Medical scientists this week reported a major advance toward one of their most cherished goals: the ability to replace diseased or worn-out human organs. Writing in the New England Journal of Medicine, a team of doctors from Harvard Medical School and Peter Bent Brigham Hospital described the first successful attempt to graft a man with a kidney from somebody other than an identical twin. The patient is alive and healthy after 18 months-long enough to suggest that he has a chance of living a near-normal life. Led by Dr. John P. Merrill, the doctors succeeded by subjecting the patient to what they call "heroic measures": an almost killing dose of radiation. They are well aware that this is not the final answer. They want less drastic, probably chemical, means of making grafts "take." The search is already under way, and will be speeded by the preliminary success now reported.

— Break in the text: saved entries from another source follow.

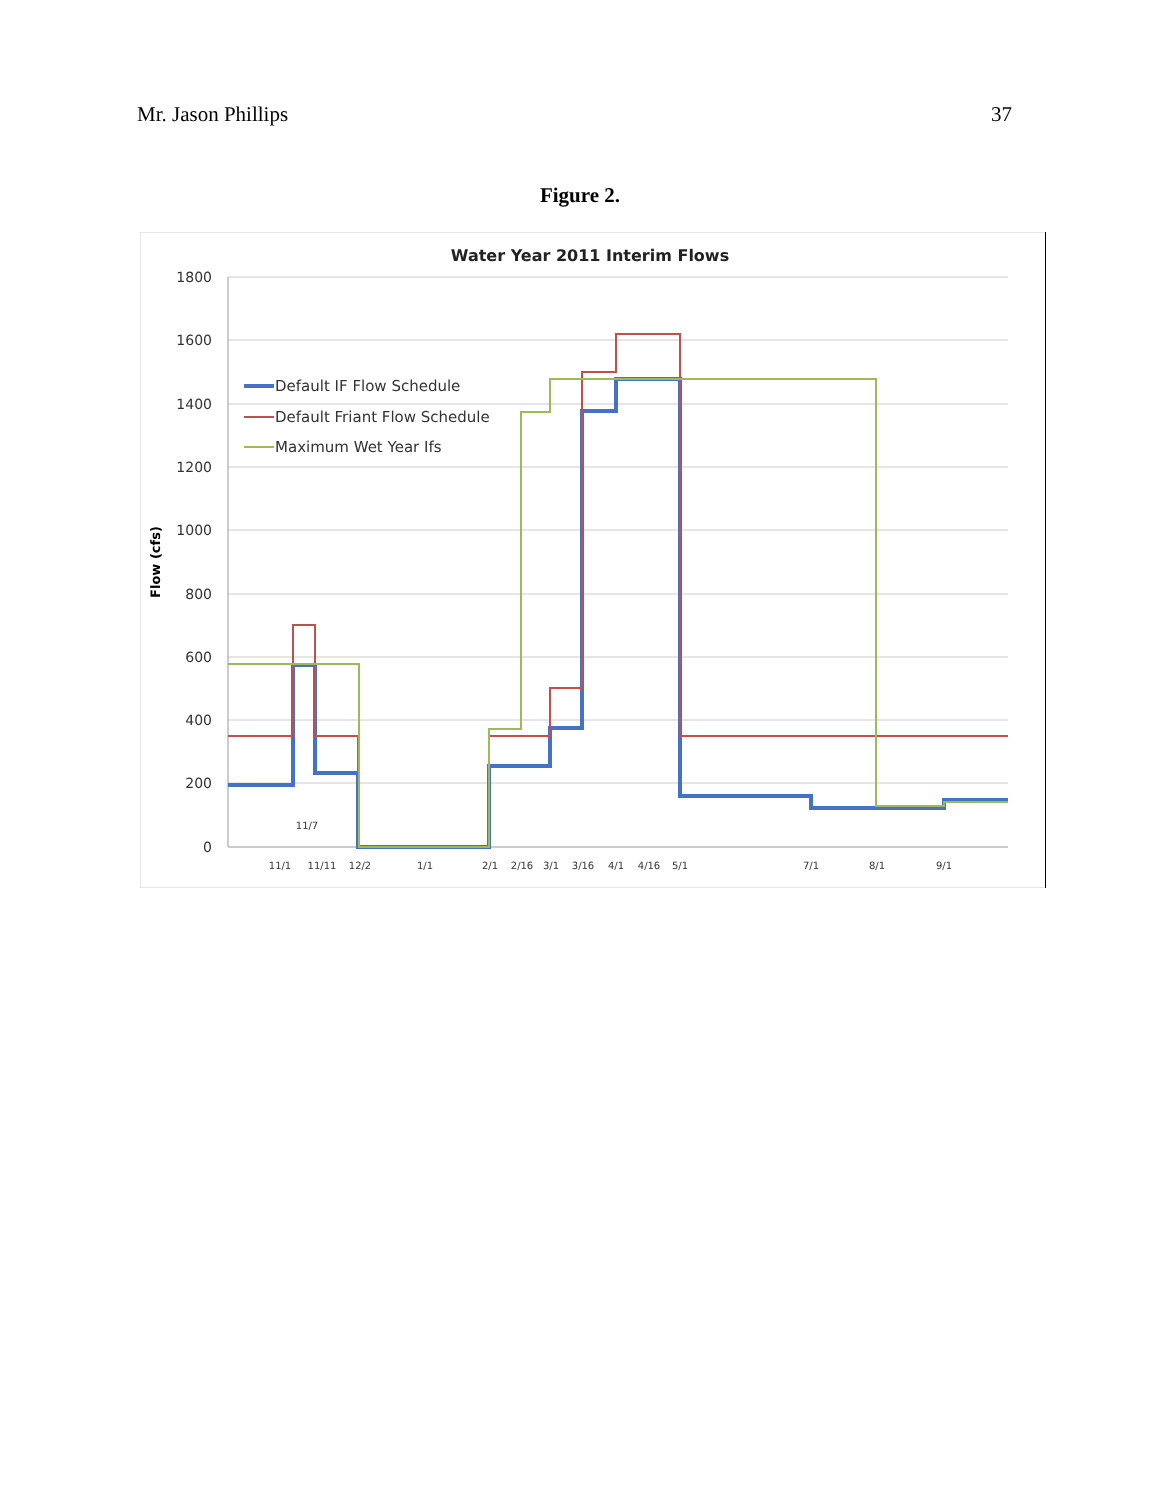Mr. Jason Phillips 37
Figure 2.
Water Year 2011 Interim Flows
1800
1600
1400
1200
1000
800
600
400
200
0
Flow (cfs)
11/1
11/11
12/2
1/1
2/1
2/16
3/1
3/16
4/1
4/16
5/1
7/1
8/1
9/1
11/7
Default IF Flow Schedule
Default Friant Flow Schedule
Maximum Wet Year Ifs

The first serious attempts to transplant organs by modern surgical techniques began in the early 1900s, when pioneering Dr. Charles Claude Guthrie, working at St. Louis' Washington University, created two-headed dogs by grafting. Today most of the surgical techniques have been perfected. Such surgeons as Stanford's Norman E. Shumway Jr. have developed grafting to the point where a dog with an unrelated dog's transplanted heart is up and hopping around within 24 hours, but it dies within three weeks.

The difficulty—and the reason doctors rarely try organ grafts on humans—is biochemical. One of nature's inexorable laws is that the mammalian body (like all animals' from amphibians up) will reject, attack and eventually destroy any invading material from another individualn.* In experiments with dogs, and in the few attempts on humans, this "rejection reaction" has invariably killed the graft. Only in the case of identical twins, who are in effect the same person biochemically, have grafts of skin or organs been completely successful. Since 1954 the Harvard-Brigham team has performed eleven successful kidney transplants between identical twins. But in 17 other cases where they tried to get the same result outside the identical-twin relationship, the transplanted kidney was rejected, and the patient died. That was until John Riteris came along.

Fraternal Grafts. Latvian-born son of an engineer father and a dental surgeon mother, John Riteris, 24, was found to have kidney disease while in the Army, was discharged and went home to Milwaukee. Easily tired, always short of breath, he developed severe high blood pressure, a failing and enormously enlarged heart, "dropsy" and anemia. When his 6-ft. frame was down to 98 Ibs., doctors despaired of saving him.